Let $S_n = W_1 + ... + W_n$, where all $W_j$ are independent and identically distributed. Let $P(W_j=1)= 0.75$ and $P(W_j=2) = 0.25$. We wish to compute $P(S_n = 5)$ for all possible $n$ and find the probability that the sequence $\{ S_n \}_n$ never reaches the value "5".
Looking at this initially, it feels like the desired probability must be zero.
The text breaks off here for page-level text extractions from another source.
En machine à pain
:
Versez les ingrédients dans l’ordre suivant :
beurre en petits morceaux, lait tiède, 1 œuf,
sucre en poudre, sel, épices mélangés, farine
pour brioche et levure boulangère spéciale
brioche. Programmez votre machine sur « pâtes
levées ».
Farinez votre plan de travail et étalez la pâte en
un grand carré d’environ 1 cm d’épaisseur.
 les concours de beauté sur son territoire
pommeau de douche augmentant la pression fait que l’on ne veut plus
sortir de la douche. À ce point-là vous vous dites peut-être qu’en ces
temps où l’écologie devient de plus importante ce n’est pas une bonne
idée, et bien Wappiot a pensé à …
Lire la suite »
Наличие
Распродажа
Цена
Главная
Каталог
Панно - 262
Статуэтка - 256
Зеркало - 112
Since it's clear that $n \le S_n \le 2n$, as soon as we reach $n=5$, the probability that $\{ S_n \}_n$ never passes the value of 5 must be $0$. Or am I missing something?
To get the $P(S_n = 5)$, I found what should be the generating function of $S_n$:
$g_{S_n}(s) = (0.75s + 0.25s^2)^n$
from $E(s^{S_n})= (E(s^W))^n$
Then applied the relation: $$P(S_n = 5) = \frac{{g_{S_n}}^{(k)}(0)}{k!} = \frac{{(0.75s + 0.25s^2)^n}^{(k)}(0)}{k!}$$
This gave me a big expansion:
$$ \frac{(n-4)(n-3)(n-2)(n-1)n(0.75^5)+5(n-3)(n-2)(n-1)n(0.75)^3 +2.8125(n-2)(n-1)n}{5!} $$
Does this seem reasonable? I'm pessimistic about this result, since the above gives a probability bigger than one when we let $n$ be five. Thank you for your ideas/input!